**Request:** Select every line in the records below that contains the string "value". Case is significant.

**Data to use:**

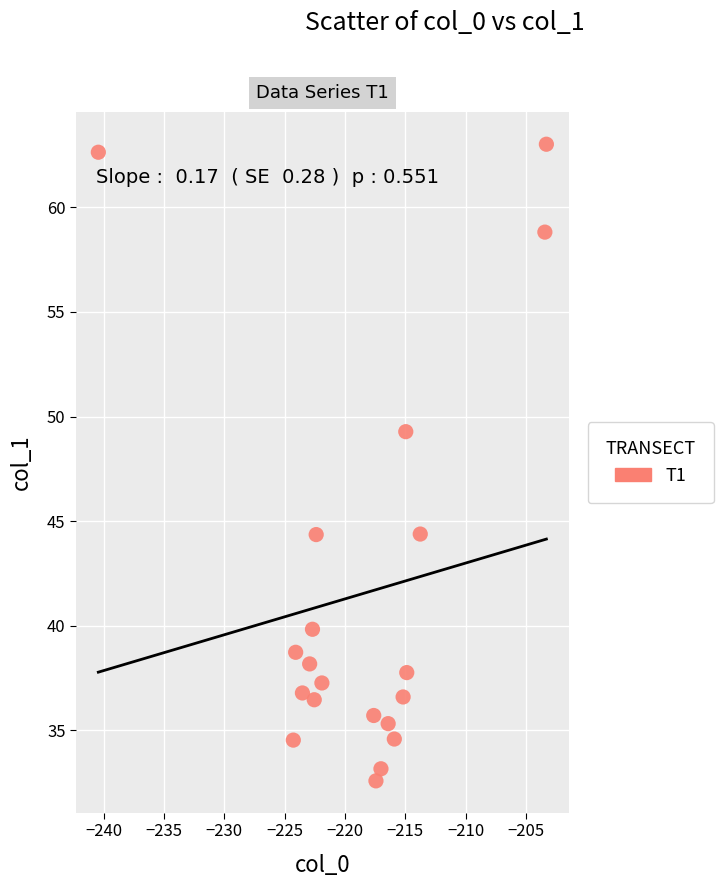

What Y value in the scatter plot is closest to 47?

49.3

==

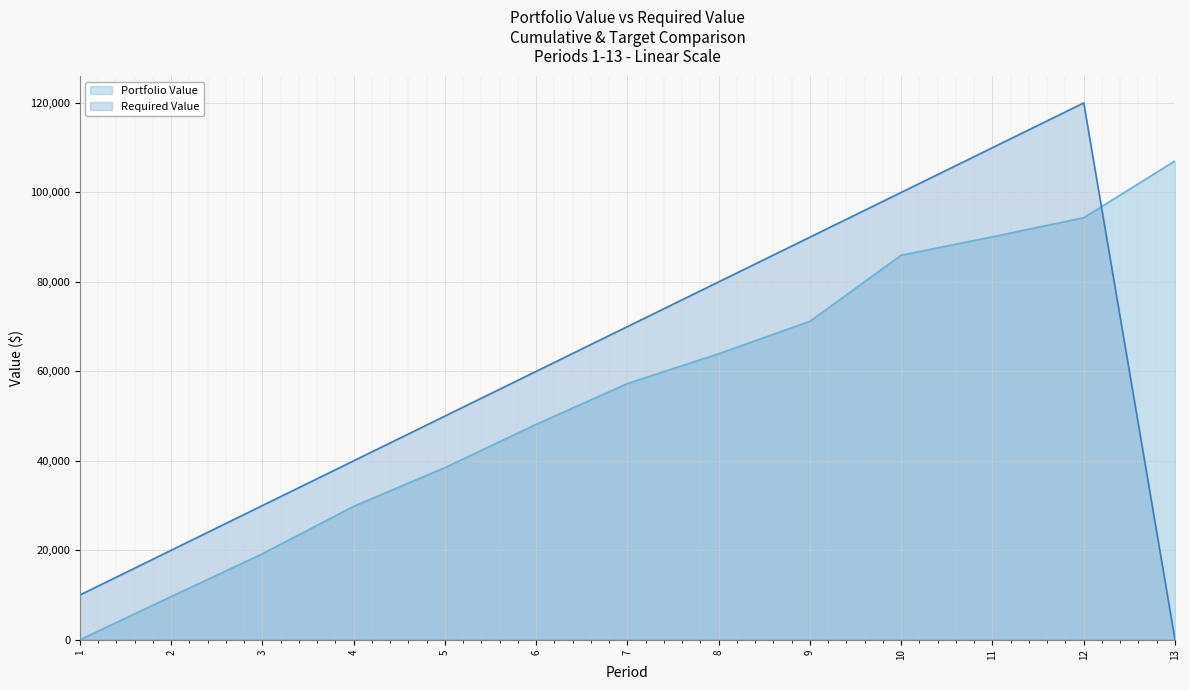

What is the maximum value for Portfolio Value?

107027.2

---

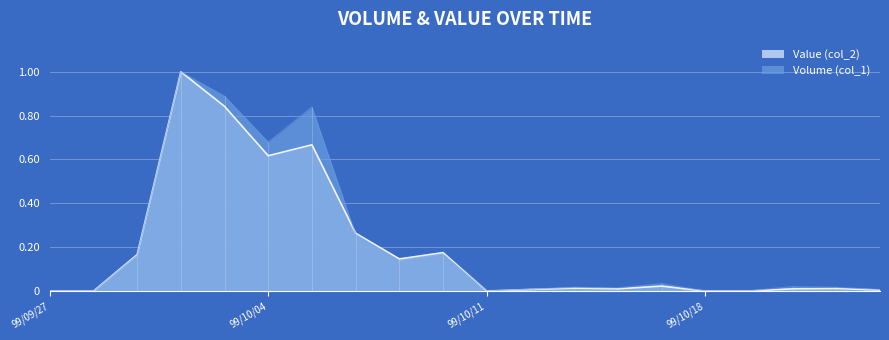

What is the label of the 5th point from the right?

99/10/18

**Completed task:**
What Y value in the scatter plot is closest to 47?
What is the maximum value for Portfolio Value?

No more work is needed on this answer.